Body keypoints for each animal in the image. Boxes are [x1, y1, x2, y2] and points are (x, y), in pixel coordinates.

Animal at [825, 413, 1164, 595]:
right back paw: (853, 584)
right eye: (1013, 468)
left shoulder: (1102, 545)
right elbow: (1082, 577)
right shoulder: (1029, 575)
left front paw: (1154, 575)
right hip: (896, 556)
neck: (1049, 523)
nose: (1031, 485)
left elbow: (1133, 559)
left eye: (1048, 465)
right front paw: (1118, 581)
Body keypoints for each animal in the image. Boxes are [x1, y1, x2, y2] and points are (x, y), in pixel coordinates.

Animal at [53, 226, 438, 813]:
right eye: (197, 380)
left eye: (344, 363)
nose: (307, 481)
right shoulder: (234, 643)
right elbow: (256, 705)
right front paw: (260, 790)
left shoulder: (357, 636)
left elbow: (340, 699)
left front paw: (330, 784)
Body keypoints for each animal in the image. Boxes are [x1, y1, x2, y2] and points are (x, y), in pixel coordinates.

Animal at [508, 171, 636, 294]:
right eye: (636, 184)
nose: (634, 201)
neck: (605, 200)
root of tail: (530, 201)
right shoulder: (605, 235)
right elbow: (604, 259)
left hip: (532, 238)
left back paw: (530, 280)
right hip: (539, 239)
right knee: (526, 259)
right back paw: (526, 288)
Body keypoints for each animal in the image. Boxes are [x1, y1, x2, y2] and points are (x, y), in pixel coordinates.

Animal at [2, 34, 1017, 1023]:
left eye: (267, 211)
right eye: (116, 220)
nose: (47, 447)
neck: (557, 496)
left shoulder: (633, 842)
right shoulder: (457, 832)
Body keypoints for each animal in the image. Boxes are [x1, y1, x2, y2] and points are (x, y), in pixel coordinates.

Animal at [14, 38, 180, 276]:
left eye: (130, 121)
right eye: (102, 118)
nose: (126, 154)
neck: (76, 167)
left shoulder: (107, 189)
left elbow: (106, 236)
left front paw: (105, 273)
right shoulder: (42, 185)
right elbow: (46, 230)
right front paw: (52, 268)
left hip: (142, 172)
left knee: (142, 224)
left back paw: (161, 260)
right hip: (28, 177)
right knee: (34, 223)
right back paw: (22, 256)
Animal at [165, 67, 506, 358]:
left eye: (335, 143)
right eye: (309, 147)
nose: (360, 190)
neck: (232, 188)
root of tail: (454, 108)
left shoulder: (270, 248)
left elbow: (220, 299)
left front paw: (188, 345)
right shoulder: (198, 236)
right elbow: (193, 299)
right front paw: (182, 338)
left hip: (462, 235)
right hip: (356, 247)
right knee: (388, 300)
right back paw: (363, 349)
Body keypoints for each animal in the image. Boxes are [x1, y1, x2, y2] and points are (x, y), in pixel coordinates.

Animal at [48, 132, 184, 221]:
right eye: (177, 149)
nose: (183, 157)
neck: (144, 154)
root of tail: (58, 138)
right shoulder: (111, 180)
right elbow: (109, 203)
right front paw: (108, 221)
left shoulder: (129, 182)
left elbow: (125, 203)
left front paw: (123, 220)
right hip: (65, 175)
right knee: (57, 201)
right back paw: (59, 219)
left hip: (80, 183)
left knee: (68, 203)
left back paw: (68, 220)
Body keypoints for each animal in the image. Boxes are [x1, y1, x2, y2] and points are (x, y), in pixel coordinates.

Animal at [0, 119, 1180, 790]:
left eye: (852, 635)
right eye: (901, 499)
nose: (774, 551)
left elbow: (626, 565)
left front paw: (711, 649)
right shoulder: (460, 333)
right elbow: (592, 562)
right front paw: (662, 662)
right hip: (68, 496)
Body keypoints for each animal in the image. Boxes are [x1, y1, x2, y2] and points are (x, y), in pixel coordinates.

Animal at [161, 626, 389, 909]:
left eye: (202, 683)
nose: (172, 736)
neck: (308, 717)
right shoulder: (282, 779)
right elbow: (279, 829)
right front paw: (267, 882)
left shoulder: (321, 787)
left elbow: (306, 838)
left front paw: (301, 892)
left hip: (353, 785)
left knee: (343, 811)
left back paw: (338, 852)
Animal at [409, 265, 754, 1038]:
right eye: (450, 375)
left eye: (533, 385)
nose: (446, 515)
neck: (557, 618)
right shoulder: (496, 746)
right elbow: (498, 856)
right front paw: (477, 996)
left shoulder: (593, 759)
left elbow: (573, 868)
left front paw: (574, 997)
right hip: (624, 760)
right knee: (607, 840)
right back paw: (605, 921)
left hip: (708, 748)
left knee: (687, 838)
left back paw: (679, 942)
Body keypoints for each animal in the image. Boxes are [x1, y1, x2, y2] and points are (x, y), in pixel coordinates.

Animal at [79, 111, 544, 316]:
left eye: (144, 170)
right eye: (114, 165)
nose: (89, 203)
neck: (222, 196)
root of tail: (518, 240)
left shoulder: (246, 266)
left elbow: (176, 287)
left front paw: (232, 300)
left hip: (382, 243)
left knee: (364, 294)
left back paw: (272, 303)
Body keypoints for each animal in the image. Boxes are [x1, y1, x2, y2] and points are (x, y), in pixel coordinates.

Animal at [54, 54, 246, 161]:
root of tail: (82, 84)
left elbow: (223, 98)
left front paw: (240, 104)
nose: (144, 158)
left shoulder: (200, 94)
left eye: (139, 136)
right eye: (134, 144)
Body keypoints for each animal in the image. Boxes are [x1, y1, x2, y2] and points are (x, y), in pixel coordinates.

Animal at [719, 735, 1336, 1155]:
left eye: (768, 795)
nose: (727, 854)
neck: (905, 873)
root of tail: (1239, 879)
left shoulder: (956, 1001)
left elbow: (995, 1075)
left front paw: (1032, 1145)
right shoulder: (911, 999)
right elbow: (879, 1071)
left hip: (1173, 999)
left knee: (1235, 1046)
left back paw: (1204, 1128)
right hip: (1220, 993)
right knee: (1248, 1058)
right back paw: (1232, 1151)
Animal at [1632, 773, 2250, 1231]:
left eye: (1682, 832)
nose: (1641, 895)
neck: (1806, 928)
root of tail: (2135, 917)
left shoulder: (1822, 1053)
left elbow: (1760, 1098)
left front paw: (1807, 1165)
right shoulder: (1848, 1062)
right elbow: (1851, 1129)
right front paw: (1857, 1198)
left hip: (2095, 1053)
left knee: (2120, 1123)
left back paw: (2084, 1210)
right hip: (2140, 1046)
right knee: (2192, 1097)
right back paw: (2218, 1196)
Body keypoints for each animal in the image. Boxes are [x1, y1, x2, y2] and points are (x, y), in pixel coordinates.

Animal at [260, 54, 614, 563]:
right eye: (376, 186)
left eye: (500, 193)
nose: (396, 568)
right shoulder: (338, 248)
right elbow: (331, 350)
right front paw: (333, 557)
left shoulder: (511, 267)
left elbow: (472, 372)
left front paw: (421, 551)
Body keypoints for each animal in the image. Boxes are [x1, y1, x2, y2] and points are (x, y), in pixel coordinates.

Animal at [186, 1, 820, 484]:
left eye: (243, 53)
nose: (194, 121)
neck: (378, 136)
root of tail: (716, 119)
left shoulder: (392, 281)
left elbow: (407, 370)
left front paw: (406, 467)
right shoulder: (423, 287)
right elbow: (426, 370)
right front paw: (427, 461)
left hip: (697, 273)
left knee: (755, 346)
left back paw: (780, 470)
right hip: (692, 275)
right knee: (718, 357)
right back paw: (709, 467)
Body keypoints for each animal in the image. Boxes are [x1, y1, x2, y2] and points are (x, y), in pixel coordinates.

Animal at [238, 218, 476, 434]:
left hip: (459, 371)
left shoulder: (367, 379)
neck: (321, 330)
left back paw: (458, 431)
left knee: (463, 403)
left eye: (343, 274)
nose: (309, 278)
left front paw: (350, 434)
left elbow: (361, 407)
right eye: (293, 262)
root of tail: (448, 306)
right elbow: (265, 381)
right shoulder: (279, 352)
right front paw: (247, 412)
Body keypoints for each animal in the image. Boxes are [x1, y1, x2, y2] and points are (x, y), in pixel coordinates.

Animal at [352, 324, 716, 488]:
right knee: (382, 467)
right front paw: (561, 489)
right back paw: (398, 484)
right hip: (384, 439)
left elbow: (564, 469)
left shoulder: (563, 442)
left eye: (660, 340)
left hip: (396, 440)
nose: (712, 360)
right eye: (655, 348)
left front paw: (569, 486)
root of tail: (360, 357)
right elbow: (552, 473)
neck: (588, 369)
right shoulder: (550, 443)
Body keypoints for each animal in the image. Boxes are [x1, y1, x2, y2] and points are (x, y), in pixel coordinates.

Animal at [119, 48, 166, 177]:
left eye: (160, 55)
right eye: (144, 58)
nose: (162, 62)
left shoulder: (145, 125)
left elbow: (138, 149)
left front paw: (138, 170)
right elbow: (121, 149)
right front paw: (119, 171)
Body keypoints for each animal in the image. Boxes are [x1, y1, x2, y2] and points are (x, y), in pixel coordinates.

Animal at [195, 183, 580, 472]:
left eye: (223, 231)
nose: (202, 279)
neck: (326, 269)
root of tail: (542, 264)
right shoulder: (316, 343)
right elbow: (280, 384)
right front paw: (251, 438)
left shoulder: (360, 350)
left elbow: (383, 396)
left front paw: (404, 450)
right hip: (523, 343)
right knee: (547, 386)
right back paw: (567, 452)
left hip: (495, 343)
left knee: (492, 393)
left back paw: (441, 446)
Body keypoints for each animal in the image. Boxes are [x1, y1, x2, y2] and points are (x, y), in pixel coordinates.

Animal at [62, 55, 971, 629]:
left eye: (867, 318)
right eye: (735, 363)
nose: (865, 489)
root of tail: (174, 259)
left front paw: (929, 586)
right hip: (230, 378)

What the task requires: Go through the entries above and count the lines containing the string "tail". Give only that number.

Problem solution: 12